EXERCISE PROMPT:
Please update the listing from its start down through the line containing "What is the minimum value for Max Points?": replace "Reading left to right" with "Going from left to right" and keep everything else unchanged.

═════ MATERIAL PROVIDED

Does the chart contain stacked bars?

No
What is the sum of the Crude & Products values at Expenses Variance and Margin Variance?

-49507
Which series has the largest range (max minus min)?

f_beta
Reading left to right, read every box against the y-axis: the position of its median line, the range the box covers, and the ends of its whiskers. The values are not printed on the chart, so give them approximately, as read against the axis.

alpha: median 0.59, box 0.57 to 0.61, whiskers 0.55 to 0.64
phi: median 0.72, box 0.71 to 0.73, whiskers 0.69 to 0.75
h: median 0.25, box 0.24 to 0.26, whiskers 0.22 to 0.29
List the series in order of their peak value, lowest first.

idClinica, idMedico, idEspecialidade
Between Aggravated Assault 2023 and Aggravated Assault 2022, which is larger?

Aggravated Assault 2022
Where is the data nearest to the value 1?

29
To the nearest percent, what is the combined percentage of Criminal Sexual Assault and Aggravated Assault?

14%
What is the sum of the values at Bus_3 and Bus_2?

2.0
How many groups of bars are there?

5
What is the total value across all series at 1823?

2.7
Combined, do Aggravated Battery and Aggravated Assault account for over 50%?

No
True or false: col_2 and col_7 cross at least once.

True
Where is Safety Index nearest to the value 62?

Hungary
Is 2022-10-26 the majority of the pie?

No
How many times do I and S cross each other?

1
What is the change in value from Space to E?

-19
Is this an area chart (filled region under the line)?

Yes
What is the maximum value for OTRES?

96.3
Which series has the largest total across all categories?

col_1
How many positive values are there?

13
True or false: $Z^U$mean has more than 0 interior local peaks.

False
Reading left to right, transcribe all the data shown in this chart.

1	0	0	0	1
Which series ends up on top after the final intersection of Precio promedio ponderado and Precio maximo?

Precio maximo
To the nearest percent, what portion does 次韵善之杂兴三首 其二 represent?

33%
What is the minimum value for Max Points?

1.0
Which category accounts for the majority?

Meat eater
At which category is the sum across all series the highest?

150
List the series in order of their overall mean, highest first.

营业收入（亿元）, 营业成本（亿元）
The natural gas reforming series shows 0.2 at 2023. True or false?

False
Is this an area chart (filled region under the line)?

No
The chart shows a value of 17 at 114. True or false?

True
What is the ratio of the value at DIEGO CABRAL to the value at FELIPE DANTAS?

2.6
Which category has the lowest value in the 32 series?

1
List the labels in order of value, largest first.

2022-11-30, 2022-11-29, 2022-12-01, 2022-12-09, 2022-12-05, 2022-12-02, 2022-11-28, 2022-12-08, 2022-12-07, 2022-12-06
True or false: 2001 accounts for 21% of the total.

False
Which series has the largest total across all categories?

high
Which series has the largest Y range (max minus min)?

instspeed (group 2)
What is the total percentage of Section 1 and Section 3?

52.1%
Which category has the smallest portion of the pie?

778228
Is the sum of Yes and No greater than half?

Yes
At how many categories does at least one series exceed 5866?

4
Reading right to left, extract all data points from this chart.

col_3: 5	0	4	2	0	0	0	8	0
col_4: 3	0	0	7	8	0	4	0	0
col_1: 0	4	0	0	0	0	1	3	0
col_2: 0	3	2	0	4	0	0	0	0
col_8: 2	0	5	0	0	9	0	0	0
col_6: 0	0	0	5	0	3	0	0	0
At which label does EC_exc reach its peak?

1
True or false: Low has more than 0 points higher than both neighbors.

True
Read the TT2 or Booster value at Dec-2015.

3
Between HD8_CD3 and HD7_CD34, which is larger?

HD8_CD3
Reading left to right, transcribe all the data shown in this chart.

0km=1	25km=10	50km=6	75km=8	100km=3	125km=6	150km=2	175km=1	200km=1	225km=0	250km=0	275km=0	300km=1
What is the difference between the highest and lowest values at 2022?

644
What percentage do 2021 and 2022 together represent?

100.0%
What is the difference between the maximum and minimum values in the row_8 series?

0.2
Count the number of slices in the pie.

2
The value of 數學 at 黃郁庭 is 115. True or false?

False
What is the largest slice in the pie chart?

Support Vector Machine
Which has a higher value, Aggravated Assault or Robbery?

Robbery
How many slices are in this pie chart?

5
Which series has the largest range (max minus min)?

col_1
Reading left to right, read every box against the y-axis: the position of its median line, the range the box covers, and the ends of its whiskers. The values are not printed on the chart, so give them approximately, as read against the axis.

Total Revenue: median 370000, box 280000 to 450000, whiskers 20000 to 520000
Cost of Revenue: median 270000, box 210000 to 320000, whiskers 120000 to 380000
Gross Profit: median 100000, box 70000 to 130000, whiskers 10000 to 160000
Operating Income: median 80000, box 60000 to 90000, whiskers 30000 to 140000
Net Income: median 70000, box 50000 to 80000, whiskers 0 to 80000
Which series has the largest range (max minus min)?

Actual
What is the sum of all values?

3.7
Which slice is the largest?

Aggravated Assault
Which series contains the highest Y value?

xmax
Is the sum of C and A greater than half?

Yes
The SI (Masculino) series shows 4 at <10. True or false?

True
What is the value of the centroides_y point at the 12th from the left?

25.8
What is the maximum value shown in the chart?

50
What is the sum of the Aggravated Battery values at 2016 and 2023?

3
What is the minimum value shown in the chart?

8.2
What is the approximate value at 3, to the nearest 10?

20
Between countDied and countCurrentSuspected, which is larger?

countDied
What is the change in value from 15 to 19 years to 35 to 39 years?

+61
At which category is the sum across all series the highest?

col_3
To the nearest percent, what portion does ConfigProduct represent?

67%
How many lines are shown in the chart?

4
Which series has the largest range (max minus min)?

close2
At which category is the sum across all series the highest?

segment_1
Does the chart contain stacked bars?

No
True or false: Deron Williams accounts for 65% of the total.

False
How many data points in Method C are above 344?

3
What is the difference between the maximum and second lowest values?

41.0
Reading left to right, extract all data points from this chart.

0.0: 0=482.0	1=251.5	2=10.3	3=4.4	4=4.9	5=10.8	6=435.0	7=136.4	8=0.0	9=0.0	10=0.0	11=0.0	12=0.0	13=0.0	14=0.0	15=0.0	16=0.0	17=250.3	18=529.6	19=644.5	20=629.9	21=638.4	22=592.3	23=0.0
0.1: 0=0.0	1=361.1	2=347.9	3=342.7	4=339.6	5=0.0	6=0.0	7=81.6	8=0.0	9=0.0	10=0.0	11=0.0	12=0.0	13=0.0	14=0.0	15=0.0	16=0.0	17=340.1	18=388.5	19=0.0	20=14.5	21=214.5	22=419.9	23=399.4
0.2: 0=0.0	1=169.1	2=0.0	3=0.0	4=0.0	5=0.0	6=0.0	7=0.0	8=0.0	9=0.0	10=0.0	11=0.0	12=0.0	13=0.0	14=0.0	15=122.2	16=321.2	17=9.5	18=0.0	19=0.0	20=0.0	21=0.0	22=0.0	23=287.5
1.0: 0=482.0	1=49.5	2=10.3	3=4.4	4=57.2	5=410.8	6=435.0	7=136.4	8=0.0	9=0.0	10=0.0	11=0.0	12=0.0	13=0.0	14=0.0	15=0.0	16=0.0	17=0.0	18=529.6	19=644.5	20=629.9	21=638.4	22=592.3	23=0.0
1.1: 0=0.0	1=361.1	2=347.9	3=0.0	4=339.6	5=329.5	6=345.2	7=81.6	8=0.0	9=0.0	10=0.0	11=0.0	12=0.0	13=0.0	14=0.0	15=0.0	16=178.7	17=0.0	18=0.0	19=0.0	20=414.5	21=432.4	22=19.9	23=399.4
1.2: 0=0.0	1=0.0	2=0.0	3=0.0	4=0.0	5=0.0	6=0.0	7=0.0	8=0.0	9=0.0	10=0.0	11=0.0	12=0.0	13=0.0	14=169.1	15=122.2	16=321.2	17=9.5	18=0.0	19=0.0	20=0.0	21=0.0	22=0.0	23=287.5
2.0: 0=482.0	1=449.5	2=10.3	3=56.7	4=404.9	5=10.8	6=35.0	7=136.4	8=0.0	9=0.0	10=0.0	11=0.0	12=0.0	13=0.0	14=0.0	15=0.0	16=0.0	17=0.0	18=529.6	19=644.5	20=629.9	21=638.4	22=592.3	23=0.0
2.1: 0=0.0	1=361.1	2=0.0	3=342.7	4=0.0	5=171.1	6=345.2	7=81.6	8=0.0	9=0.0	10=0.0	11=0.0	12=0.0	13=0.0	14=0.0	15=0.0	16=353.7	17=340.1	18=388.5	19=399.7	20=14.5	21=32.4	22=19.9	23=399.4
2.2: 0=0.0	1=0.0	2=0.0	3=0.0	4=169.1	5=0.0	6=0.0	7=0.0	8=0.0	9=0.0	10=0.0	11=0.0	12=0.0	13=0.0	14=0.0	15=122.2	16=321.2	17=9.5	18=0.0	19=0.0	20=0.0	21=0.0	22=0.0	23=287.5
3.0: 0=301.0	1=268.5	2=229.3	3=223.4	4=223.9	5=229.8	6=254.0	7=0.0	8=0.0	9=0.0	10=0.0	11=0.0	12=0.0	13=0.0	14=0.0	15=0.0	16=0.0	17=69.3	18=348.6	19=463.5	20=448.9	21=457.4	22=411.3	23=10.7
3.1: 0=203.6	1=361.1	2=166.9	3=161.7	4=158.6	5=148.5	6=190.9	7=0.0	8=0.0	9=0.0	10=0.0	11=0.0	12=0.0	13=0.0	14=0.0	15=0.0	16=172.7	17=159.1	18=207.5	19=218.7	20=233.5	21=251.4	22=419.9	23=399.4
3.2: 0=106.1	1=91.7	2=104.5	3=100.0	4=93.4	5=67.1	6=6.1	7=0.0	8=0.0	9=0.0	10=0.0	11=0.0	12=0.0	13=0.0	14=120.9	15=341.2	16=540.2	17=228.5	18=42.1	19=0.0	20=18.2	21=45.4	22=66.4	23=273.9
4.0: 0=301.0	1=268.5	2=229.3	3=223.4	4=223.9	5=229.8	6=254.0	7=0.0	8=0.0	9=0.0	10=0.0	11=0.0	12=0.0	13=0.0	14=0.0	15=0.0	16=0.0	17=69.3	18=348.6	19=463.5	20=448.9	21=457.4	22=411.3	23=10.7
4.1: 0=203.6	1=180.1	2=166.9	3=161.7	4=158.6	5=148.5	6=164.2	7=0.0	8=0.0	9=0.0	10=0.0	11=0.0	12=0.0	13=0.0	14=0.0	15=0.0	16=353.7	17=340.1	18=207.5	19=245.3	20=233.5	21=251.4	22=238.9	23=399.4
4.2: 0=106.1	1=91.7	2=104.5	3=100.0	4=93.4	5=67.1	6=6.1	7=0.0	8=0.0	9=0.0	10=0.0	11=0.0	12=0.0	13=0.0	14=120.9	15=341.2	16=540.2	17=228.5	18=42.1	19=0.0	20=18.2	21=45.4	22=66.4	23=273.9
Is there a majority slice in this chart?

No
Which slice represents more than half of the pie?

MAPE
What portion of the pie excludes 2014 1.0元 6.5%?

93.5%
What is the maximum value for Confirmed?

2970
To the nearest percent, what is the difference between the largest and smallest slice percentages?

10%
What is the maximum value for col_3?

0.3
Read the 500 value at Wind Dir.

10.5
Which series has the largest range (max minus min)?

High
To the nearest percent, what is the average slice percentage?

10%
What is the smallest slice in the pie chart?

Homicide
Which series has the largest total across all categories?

══════════

RESPONSE:
Does the chart contain stacked bars?

No
What is the sum of the Crude & Products values at Expenses Variance and Margin Variance?

-49507
Which series has the largest range (max minus min)?

f_beta
Going from left to right, read every box against the y-axis: the position of its median line, the range the box covers, and the ends of its whiskers. The values are not printed on the chart, so give them approximately, as read against the axis.

alpha: median 0.59, box 0.57 to 0.61, whiskers 0.55 to 0.64
phi: median 0.72, box 0.71 to 0.73, whiskers 0.69 to 0.75
h: median 0.25, box 0.24 to 0.26, whiskers 0.22 to 0.29
List the series in order of their peak value, lowest first.

idClinica, idMedico, idEspecialidade
Between Aggravated Assault 2023 and Aggravated Assault 2022, which is larger?

Aggravated Assault 2022
Where is the data nearest to the value 1?

29
To the nearest percent, what is the combined percentage of Criminal Sexual Assault and Aggravated Assault?

14%
What is the sum of the values at Bus_3 and Bus_2?

2.0
How many groups of bars are there?

5
What is the total value across all series at 1823?

2.7
Combined, do Aggravated Battery and Aggravated Assault account for over 50%?

No
True or false: col_2 and col_7 cross at least once.

True
Where is Safety Index nearest to the value 62?

Hungary
Is 2022-10-26 the majority of the pie?

No
How many times do I and S cross each other?

1
What is the change in value from Space to E?

-19
Is this an area chart (filled region under the line)?

Yes
What is the maximum value for OTRES?

96.3
Which series has the largest total across all categories?

col_1
How many positive values are there?

13
True or false: $Z^U$mean has more than 0 interior local peaks.

False
Going from left to right, transcribe all the data shown in this chart.

1	0	0	0	1
Which series ends up on top after the final intersection of Precio promedio ponderado and Precio maximo?

Precio maximo
To the nearest percent, what portion does 次韵善之杂兴三首 其二 represent?

33%
What is the minimum value for Max Points?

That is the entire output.